WRAP today released the latest results of the Courtauld Commitment Phase 2, a voluntary pledge to cut packaging and food waste.
Phase 2, launched in 2012, follows the original Courtauld Commitment (Phase 1) launched in 2005, and added supply chain waste reduction to the agreement. Some 53 retailers and major brands have signed the pledge.
Targets include reducing the carbon impact of grocery packaging by 10 percent, cutting UK household food and drink waste by 4 percent and reducing product and packaging waste in the grocery supply chain by 5 percent, including both solid and liquid wastes.
After a disappointing first year — 2010 figures showed the industry was not going to meet its three-year goal, having only reduced waste by 0.4 per cent — WRAP says the grocery sector is back on track to meet its targets by the end of 2012.
The packaging target is also on course at 8.2 percent, more than three quarters of the way towards the target of 10 percent carbon reduction.
Household food waste data is not collected yearly but WRAP says the signatories did achieve a 3 percent reduction in the first year.
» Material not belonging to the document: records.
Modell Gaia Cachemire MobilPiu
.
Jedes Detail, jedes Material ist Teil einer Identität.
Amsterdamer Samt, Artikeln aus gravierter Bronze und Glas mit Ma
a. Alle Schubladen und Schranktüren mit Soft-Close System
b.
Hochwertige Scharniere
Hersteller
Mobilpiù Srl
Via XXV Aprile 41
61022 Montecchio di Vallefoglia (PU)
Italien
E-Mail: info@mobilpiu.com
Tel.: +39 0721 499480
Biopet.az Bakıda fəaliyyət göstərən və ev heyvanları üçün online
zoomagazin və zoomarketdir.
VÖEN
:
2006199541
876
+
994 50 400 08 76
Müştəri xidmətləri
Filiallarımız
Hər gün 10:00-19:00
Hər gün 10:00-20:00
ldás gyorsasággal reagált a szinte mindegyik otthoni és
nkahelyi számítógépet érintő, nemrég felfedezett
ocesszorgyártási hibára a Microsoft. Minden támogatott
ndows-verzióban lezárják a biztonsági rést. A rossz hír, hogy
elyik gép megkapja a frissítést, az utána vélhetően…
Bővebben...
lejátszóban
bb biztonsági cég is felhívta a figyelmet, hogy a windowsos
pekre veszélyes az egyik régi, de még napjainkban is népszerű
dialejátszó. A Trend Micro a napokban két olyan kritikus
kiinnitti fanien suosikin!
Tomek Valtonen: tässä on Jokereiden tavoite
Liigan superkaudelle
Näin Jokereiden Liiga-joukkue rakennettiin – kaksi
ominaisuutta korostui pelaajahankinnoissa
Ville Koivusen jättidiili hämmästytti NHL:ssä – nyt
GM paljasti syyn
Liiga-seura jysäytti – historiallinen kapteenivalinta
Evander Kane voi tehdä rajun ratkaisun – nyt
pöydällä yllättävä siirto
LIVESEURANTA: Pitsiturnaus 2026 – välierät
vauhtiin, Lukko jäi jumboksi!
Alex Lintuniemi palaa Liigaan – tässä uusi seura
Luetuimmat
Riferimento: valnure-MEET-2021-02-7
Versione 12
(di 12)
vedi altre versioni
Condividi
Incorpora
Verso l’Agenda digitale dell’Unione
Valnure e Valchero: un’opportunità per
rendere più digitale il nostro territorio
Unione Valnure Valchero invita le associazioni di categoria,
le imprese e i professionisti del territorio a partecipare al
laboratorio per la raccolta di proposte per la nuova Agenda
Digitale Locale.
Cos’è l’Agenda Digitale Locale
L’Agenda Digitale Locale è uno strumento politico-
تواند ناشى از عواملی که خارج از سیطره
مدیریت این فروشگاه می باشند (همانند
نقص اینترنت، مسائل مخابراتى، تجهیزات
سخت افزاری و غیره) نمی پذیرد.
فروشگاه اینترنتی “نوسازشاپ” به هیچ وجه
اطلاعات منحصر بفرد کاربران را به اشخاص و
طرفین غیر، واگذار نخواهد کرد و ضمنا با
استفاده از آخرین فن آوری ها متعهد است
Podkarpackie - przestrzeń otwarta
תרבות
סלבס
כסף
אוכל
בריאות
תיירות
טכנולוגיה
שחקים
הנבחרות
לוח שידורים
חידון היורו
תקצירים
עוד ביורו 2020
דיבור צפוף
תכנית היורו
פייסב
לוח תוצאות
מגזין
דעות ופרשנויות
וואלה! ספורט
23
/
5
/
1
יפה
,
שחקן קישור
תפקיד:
The organization will collect data and release results for final year reporting, it says.
Last month, WRAP published reports saying that UK consumers throw out about 1 million tons of textiles — mainly clothes, shoes and linens like bedding and curtains — every year. Reusing or recycling these items, which currently end up in the landfill, could generate millions of pounds.
According to WRAP director Marcus Gover, recovering just 10 percent of the £238 million ($383.6 million) worth of textiles thrown out in 2012 could generate about £24 million.